» **Dataset content**
------------------------

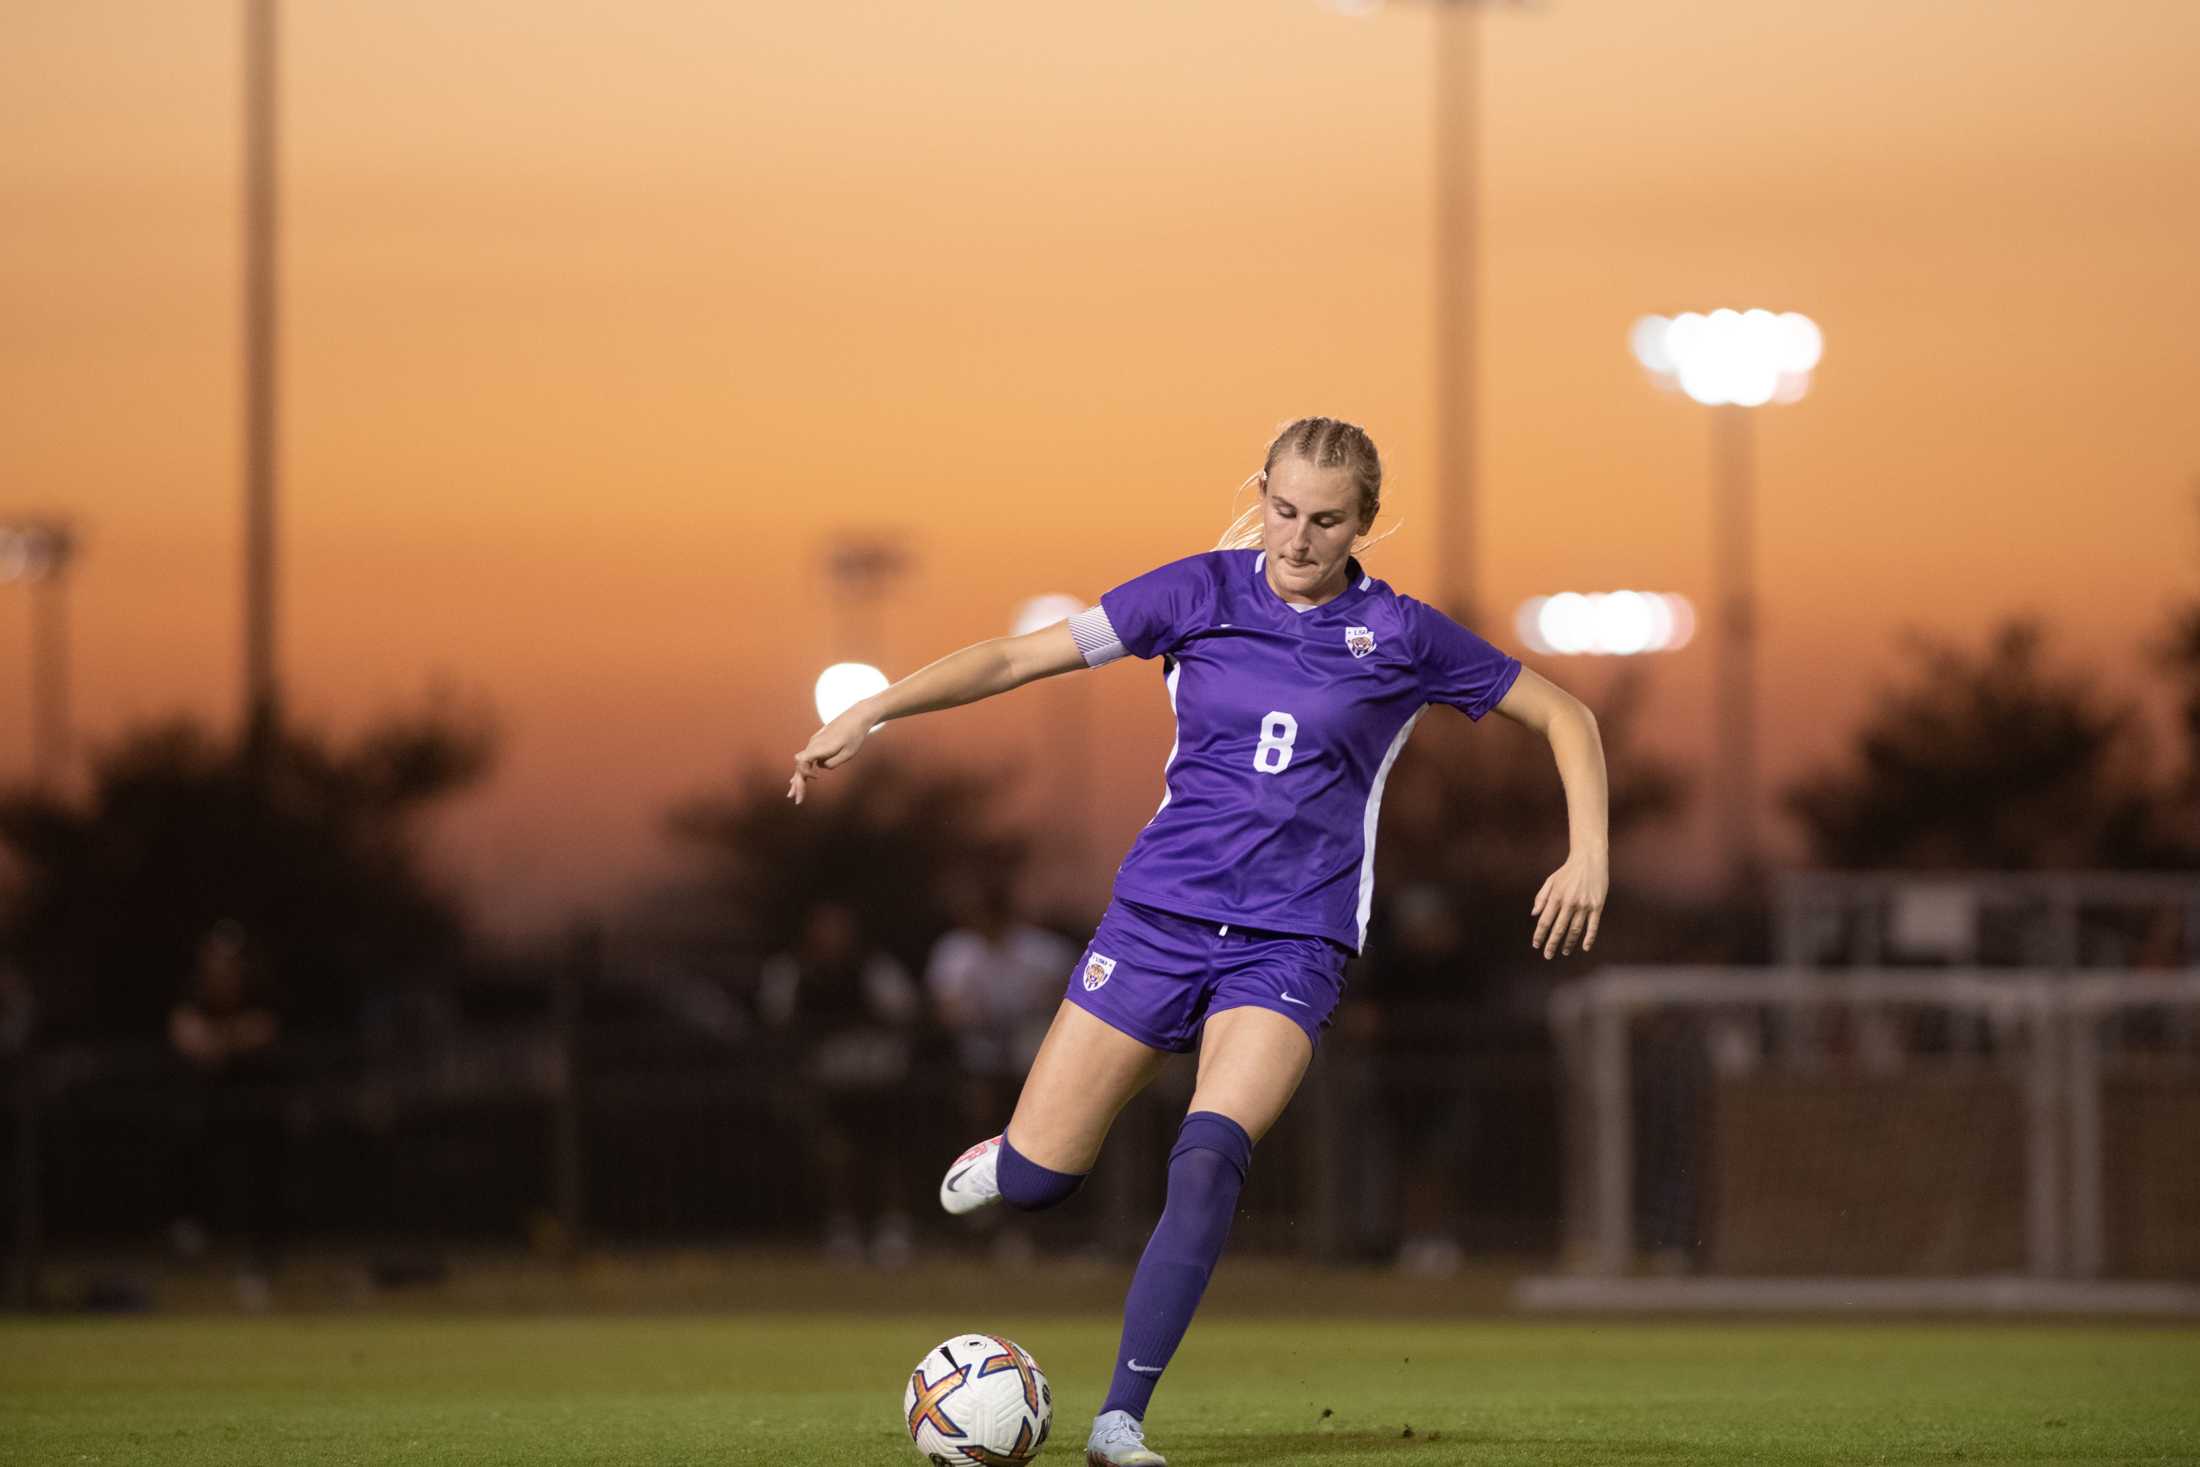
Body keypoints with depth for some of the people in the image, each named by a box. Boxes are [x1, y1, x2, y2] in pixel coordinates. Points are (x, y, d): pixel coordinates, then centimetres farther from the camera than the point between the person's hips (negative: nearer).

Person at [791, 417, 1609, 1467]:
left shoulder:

------------------------

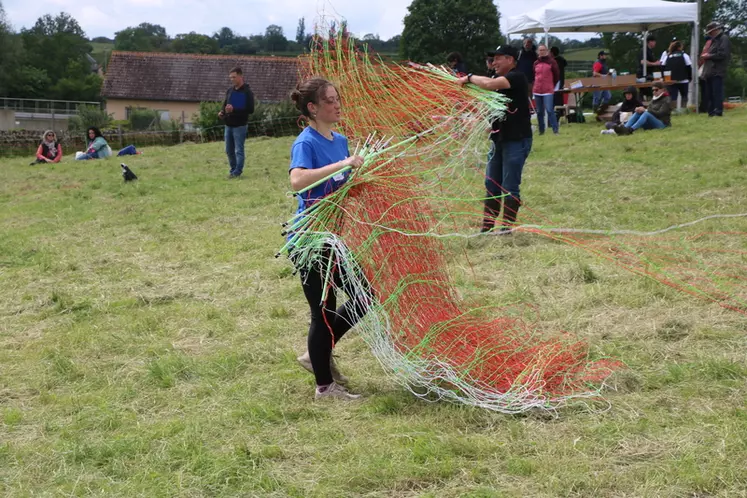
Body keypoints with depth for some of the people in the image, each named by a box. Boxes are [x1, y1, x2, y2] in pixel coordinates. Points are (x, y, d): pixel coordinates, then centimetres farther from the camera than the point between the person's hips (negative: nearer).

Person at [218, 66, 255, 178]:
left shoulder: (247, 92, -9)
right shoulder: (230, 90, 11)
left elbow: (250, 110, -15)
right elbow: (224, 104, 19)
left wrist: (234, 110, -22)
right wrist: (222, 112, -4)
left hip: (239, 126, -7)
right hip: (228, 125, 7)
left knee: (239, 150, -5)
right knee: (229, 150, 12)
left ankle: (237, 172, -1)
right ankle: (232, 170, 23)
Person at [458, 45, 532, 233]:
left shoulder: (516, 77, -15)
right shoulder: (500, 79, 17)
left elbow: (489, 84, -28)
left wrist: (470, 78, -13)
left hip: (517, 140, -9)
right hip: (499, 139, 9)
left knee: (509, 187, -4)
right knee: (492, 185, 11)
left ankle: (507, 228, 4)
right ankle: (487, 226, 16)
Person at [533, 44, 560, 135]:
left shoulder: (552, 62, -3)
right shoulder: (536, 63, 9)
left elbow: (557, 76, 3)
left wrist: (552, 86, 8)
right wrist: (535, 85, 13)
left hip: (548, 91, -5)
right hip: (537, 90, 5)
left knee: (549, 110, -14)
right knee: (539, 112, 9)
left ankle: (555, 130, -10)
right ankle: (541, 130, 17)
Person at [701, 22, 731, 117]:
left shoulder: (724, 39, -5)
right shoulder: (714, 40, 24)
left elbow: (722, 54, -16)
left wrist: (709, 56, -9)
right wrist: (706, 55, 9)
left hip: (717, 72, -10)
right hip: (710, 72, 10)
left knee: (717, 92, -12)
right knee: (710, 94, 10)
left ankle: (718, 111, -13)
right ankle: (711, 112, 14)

------------------------

» **What you need to do**
Recast the lines starting at "right knee: (492, 185, 11)" and ending at "left knee: (717, 92, -12)" as a Markdown table with two columns, Row and Line. Number each row and leave out any blank lines.

» **Answer to this task**
| Row | Line |
|---|---|
| 1 | right knee: (492, 185, 11) |
| 2 | left ankle: (507, 228, 4) |
| 3 | right ankle: (487, 226, 16) |
| 4 | Person at [533, 44, 560, 135]: |
| 5 | left shoulder: (552, 62, -3) |
| 6 | right shoulder: (536, 63, 9) |
| 7 | left elbow: (557, 76, 3) |
| 8 | left wrist: (552, 86, 8) |
| 9 | right wrist: (535, 85, 13) |
| 10 | left hip: (548, 91, -5) |
| 11 | right hip: (537, 90, 5) |
| 12 | left knee: (549, 110, -14) |
| 13 | right knee: (539, 112, 9) |
| 14 | left ankle: (555, 130, -10) |
| 15 | right ankle: (541, 130, 17) |
| 16 | Person at [701, 22, 731, 117]: |
| 17 | left shoulder: (724, 39, -5) |
| 18 | right shoulder: (714, 40, 24) |
| 19 | left elbow: (722, 54, -16) |
| 20 | left wrist: (709, 56, -9) |
| 21 | right wrist: (706, 55, 9) |
| 22 | left hip: (717, 72, -10) |
| 23 | right hip: (710, 72, 10) |
| 24 | left knee: (717, 92, -12) |